MATERIAL PROVIDED:
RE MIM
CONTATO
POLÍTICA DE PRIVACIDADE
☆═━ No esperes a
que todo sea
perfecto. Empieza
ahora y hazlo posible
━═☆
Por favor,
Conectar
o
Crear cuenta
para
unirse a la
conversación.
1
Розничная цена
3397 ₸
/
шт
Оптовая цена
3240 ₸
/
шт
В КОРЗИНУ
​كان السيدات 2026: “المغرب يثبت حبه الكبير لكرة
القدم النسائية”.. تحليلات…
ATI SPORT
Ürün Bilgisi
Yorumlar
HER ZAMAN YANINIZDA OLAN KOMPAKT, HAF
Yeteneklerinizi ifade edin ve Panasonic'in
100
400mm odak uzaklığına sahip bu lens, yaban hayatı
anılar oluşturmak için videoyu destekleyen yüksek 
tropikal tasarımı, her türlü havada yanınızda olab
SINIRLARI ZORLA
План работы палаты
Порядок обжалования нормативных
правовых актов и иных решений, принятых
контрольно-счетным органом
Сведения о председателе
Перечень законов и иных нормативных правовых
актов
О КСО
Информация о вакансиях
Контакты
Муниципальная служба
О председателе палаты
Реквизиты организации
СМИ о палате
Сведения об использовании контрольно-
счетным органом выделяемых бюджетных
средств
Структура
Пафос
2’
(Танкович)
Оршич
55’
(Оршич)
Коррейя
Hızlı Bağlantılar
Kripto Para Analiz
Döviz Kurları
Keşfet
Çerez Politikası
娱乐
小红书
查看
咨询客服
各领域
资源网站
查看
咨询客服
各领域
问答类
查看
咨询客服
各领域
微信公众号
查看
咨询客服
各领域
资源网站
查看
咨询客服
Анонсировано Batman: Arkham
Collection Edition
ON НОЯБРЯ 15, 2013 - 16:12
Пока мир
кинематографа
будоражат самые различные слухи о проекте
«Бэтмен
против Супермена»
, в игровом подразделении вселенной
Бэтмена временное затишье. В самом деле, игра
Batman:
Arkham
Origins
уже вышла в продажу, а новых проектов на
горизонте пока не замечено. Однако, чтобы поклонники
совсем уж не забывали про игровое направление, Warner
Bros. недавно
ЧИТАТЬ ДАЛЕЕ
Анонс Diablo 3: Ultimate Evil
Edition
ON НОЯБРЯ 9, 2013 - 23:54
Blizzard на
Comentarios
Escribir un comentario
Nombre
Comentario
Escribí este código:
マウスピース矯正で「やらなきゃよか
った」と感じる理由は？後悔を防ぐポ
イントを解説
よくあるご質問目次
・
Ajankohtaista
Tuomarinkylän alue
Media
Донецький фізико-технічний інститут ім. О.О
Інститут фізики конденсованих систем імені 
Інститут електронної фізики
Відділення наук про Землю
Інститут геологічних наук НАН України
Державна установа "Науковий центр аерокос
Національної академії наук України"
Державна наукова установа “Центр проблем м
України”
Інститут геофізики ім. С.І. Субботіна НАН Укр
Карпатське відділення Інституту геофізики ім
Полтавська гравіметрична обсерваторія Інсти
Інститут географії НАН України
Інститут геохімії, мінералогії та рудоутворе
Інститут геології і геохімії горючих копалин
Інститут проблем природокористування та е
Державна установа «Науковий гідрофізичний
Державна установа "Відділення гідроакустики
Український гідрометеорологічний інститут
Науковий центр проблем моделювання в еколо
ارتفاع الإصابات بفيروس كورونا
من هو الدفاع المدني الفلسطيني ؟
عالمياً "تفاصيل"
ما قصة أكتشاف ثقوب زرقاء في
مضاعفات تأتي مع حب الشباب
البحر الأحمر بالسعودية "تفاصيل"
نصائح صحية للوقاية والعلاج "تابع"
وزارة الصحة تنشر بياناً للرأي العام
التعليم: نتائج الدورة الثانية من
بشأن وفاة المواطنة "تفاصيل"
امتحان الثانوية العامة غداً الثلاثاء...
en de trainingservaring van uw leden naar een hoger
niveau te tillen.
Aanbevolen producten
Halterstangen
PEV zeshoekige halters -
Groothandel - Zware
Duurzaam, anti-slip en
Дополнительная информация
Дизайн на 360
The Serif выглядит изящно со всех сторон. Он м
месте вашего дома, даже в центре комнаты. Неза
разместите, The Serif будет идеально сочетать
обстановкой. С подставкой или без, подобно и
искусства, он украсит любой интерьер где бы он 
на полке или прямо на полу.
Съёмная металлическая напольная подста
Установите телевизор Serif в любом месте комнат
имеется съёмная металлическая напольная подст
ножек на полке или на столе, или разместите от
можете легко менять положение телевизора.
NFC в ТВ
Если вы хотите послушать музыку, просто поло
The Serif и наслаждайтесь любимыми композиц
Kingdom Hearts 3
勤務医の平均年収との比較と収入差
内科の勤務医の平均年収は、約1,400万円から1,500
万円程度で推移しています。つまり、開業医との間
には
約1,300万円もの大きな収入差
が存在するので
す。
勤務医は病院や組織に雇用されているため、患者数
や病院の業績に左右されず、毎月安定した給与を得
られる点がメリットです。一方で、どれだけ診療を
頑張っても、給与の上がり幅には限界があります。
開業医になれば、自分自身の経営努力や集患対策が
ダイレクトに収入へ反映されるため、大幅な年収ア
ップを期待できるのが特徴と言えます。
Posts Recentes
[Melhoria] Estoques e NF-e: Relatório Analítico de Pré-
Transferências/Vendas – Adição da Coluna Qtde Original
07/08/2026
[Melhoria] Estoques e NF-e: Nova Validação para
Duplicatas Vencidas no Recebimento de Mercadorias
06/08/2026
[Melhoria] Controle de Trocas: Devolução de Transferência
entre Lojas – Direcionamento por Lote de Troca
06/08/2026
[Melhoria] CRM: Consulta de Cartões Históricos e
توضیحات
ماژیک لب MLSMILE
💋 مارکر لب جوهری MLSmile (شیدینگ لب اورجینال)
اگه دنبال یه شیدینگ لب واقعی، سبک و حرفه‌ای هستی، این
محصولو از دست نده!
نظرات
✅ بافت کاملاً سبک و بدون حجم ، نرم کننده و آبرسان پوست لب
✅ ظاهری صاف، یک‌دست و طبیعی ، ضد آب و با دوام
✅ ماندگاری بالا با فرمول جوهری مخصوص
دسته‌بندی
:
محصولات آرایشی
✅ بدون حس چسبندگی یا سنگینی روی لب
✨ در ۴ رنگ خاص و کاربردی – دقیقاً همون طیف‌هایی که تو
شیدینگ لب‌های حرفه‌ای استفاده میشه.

EXERCISE AIM: Only exact copies of the lines from the one containing "(شیدینگ لب اورجینال)" to the end of the records belong in the answer.

ANSWER TO THE EXERCISE:
💋 مارکر لب جوهری MLSmile (شیدینگ لب اورجینال)
اگه دنبال یه شیدینگ لب واقعی، سبک و حرفه‌ای هستی، این
محصولو از دست نده!
نظرات
✅ بافت کاملاً سبک و بدون حجم ، نرم کننده و آبرسان پوست لب
✅ ظاهری صاف، یک‌دست و طبیعی ، ضد آب و با دوام
✅ ماندگاری بالا با فرمول جوهری مخصوص
دسته‌بندی
:
محصولات آرایشی
✅ بدون حس چسبندگی یا سنگینی روی لب
✨ در ۴ رنگ خاص و کاربردی – دقیقاً همون طیف‌هایی که تو
شیدینگ لب‌های حرفه‌ای استفاده میشه.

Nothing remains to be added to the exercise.